Four Seasons' requirements were quite clear, and illustrated a significant challenge. They have 55 hotels in 25 countries and conduct business in 14 languages, but they have one voice and one vision that must remain consistent across all their collateral. The first thing we worked on with them was defining a process for managing and maintaining their digital assets and textual content. Roles and responsibilities were assigned and a detailed plan was created for aggregating content, developing the system, rolling it out globally, and educating users on its use.

Then, when the hard part was done, we articulated all the desired functionality, created mock-ups of the database structure and GUI, and began addressing the issue of content. This consisted largely of repurposing the existing LUDM, but also involved the daunting task of gathering templates, forms and process documents from across the organization. Once all this was done, we worked with their IT team to develop and launch their new Online Brand Manager.

Today, a Four Seasons Resort employee working at the Bali at Jimbaran Bay hotel in Indonesia will log on to the secure corporate network to learn how the brand should be used across multiple media. While they're there, they will also access templates for business cards and stationery, and download whatever templates they require. As well, an advertising agency's offices in Toronto and New York can both log in and access high-resolution logos for various pieces of advertising collateral.

Because Four Seasons Hotels and Resorts understand Brand Management and Digital Asset Management, they will never have a situation where one of their employees gives a presentation with kitschy clipart and cartoon fonts in it.

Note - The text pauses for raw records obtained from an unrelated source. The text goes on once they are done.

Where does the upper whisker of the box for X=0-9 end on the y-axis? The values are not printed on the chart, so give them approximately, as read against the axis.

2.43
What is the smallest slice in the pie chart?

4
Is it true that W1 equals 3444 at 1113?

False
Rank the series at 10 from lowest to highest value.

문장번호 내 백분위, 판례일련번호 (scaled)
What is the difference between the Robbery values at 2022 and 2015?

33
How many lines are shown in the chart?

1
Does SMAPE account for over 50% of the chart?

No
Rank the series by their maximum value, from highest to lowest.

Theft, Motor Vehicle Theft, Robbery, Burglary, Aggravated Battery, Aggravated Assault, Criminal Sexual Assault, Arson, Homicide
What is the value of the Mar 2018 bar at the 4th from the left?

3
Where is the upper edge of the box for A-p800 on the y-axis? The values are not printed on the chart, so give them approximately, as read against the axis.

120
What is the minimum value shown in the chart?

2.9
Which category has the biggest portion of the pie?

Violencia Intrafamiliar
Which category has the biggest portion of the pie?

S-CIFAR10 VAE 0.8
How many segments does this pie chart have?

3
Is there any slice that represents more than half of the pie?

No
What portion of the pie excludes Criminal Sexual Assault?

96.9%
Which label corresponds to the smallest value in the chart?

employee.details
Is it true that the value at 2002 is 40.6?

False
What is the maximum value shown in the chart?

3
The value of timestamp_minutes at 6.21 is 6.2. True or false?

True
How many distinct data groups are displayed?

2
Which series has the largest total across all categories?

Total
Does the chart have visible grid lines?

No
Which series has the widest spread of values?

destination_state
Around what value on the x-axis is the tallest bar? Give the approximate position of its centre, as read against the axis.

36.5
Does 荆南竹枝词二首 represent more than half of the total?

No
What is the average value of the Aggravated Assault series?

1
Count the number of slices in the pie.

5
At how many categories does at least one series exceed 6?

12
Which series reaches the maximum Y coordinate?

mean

The makings of the right solution

Obviously, most of the functionality outlined in the Four Seasons example is on the higher-end of the solutions scale. If you're doing research of your own, you should be aware of the wide variations between higher- and lower-end solutions. They can be quite dramatic. Some of the more desirable functionality in your own system should include:

There are many DAM solutions available in the marketplace. Clear definition of requirements (and budget) can help narrow the list significantly. What needs to remain paramount in the mind of decision makers is that a DAM needs to implement or reinforce brand management process in a corporate environment. If roles and responsibilities aren't clearly defined in terms of creating standards and assets, and maintaining the system, then a large risk exists that your employees will be misrepresenting your brand and weakening its value.